Part of a data file:

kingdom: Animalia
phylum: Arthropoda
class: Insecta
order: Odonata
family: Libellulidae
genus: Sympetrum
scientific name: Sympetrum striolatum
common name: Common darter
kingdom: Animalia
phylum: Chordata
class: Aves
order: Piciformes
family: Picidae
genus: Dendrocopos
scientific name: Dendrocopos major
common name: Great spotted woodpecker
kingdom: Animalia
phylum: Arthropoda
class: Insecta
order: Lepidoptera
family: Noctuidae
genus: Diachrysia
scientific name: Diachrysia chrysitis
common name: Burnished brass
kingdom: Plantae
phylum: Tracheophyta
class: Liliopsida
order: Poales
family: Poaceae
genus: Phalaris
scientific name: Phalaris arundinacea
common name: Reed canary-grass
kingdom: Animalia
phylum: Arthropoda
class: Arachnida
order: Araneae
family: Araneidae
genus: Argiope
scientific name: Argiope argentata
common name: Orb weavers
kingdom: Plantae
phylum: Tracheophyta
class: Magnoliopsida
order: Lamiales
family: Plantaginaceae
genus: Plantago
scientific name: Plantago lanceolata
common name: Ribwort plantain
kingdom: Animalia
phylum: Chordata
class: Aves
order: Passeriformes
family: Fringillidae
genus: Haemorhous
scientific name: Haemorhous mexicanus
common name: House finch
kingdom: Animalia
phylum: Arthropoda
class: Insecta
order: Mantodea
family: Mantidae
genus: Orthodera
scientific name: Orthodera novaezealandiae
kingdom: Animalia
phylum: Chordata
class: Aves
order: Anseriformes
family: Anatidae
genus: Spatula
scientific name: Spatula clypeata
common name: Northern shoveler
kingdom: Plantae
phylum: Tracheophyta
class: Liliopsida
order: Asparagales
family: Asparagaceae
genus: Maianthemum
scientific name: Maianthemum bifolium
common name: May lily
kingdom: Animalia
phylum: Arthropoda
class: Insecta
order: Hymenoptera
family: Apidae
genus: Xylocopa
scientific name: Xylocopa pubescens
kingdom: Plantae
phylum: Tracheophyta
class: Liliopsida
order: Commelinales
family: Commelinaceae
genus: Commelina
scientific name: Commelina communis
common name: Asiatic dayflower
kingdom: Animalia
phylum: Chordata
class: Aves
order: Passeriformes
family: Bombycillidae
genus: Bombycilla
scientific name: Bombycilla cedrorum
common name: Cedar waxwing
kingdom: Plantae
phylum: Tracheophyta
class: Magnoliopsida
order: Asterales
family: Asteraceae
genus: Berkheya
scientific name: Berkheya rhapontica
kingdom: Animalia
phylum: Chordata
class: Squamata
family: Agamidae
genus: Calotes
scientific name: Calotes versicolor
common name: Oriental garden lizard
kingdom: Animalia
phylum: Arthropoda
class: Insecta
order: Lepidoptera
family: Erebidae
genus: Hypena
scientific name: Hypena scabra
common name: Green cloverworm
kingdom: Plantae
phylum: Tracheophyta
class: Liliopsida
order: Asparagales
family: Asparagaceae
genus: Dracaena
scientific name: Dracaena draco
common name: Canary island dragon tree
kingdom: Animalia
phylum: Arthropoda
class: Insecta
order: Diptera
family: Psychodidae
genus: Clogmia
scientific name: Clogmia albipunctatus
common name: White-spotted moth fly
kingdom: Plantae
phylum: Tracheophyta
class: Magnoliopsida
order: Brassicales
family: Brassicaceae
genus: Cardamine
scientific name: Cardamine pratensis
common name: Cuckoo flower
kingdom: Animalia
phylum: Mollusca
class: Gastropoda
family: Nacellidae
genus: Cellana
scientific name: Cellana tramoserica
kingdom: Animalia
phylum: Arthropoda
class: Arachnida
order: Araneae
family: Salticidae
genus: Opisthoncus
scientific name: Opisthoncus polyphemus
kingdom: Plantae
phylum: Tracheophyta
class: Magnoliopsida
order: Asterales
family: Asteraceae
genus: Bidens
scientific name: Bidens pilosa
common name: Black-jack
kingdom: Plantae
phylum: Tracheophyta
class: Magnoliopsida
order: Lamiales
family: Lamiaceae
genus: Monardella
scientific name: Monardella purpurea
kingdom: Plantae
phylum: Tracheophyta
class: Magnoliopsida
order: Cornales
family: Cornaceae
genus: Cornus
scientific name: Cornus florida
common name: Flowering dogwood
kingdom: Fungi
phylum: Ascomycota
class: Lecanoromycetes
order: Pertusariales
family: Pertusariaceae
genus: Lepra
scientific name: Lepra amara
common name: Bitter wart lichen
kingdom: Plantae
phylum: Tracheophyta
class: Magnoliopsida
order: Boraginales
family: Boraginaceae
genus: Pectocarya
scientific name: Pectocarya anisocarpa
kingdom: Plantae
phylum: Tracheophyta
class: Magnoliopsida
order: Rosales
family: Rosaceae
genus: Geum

### Objective
Lay out every line of the listing above as a numbered list, leaving out any blank lines.

### Correct output
1. kingdom: Animalia
2. phylum: Arthropoda
3. class: Insecta
4. order: Odonata
5. family: Libellulidae
6. genus: Sympetrum
7. scientific name: Sympetrum striolatum
8. common name: Common darter
9. kingdom: Animalia
10. phylum: Chordata
11. class: Aves
12. order: Piciformes
13. family: Picidae
14. genus: Dendrocopos
15. scientific name: Dendrocopos major
16. common name: Great spotted woodpecker
17. kingdom: Animalia
18. phylum: Arthropoda
19. class: Insecta
20. order: Lepidoptera
21. family: Noctuidae
22. genus: Diachrysia
23. scientific name: Diachrysia chrysitis
24. common name: Burnished brass
25. kingdom: Plantae
26. phylum: Tracheophyta
27. class: Liliopsida
28. order: Poales
29. family: Poaceae
30. genus: Phalaris
31. scientific name: Phalaris arundinacea
32. common name: Reed canary-grass
33. kingdom: Animalia
34. phylum: Arthropoda
35. class: Arachnida
36. order: Araneae
37. family: Araneidae
38. genus: Argiope
39. scientific name: Argiope argentata
40. common name: Orb weavers
41. kingdom: Plantae
42. phylum: Tracheophyta
43. class: Magnoliopsida
44. order: Lamiales
45. family: Plantaginaceae
46. genus: Plantago
47. scientific name: Plantago lanceolata
48. common name: Ribwort plantain
49. kingdom: Animalia
50. phylum: Chordata
51. class: Aves
52. order: Passeriformes
53. family: Fringillidae
54. genus: Haemorhous
55. scientific name: Haemorhous mexicanus
56. common name: House finch
57. kingdom: Animalia
58. phylum: Arthropoda
59. class: Insecta
60. order: Mantodea
61. family: Mantidae
62. genus: Orthodera
63. scientific name: Orthodera novaezealandiae
64. kingdom: Animalia
65. phylum: Chordata
66. class: Aves
67. order: Anseriformes
68. family: Anatidae
69. genus: Spatula
70. scientific name: Spatula clypeata
71. common name: Northern shoveler
72. kingdom: Plantae
73. phylum: Tracheophyta
74. class: Liliopsida
75. order: Asparagales
76. family: Asparagaceae
77. genus: Maianthemum
78. scientific name: Maianthemum bifolium
79. common name: May lily
80. kingdom: Animalia
81. phylum: Arthropoda
82. class: Insecta
83. order: Hymenoptera
84. family: Apidae
85. genus: Xylocopa
86. scientific name: Xylocopa pubescens
87. kingdom: Plantae
88. phylum: Tracheophyta
89. class: Liliopsida
90. order: Commelinales
91. family: Commelinaceae
92. genus: Commelina
93. scientific name: Commelina communis
94. common name: Asiatic dayflower
95. kingdom: Animalia
96. phylum: Chordata
97. class: Aves
98. order: Passeriformes
99. family: Bombycillidae
100. genus: Bombycilla
101. scientific name: Bombycilla cedrorum
102. common name: Cedar waxwing
103. kingdom: Plantae
104. phylum: Tracheophyta
105. class: Magnoliopsida
106. order: Asterales
107. family: Asteraceae
108. genus: Berkheya
109. scientific name: Berkheya rhapontica
110. kingdom: Animalia
111. phylum: Chordata
112. class: Squamata
113. family: Agamidae
114. genus: Calotes
115. scientific name: Calotes versicolor
116. common name: Oriental garden lizard
117. kingdom: Animalia
118. phylum: Arthropoda
119. class: Insecta
120. order: Lepidoptera
121. family: Erebidae
122. genus: Hypena
123. scientific name: Hypena scabra
124. common name: Green cloverworm
125. kingdom: Plantae
126. phylum: Tracheophyta
127. class: Liliopsida
128. order: Asparagales
129. family: Asparagaceae
130. genus: Dracaena
131. scientific name: Dracaena draco
132. common name: Canary island dragon tree
133. kingdom: Animalia
134. phylum: Arthropoda
135. class: Insecta
136. order: Diptera
137. family: Psychodidae
138. genus: Clogmia
139. scientific name: Clogmia albipunctatus
140. common name: White-spotted moth fly
141. kingdom: Plantae
142. phylum: Tracheophyta
143. class: Magnoliopsida
144. order: Brassicales
145. family: Brassicaceae
146. genus: Cardamine
147. scientific name: Cardamine pratensis
148. common name: Cuckoo flower
149. kingdom: Animalia
150. phylum: Mollusca
151. class: Gastropoda
152. family: Nacellidae
153. genus: Cellana
154. scientific name: Cellana tramoserica
155. kingdom: Animalia
156. phylum: Arthropoda
157. class: Arachnida
158. order: Araneae
159. family: Salticidae
160. genus: Opisthoncus
161. scientific name: Opisthoncus polyphemus
162. kingdom: Plantae
163. phylum: Tracheophyta
164. class: Magnoliopsida
165. order: Asterales
166. family: Asteraceae
167. genus: Bidens
168. scientific name: Bidens pilosa
169. common name: Black-jack
170. kingdom: Plantae
171. phylum: Tracheophyta
172. class: Magnoliopsida
173. order: Lamiales
174. family: Lamiaceae
175. genus: Monardella
176. scientific name: Monardella purpurea
177. kingdom: Plantae
178. phylum: Tracheophyta
179. class: Magnoliopsida
180. order: Cornales
181. family: Cornaceae
182. genus: Cornus
183. scientific name: Cornus florida
184. common name: Flowering dogwood
185. kingdom: Fungi
186. phylum: Ascomycota
187. class: Lecanoromycetes
188. order: Pertusariales
189. family: Pertusariaceae
190. genus: Lepra
191. scientific name: Lepra amara
192. common name: Bitter wart lichen
193. kingdom: Plantae
194. phylum: Tracheophyta
195. class: Magnoliopsida
196. order: Boraginales
197. family: Boraginaceae
198. genus: Pectocarya
199. scientific name: Pectocarya anisocarpa
200. kingdom: Plantae
201. phylum: Tracheophyta
202. class: Magnoliopsida
203. order: Rosales
204. family: Rosaceae
205. genus: Geum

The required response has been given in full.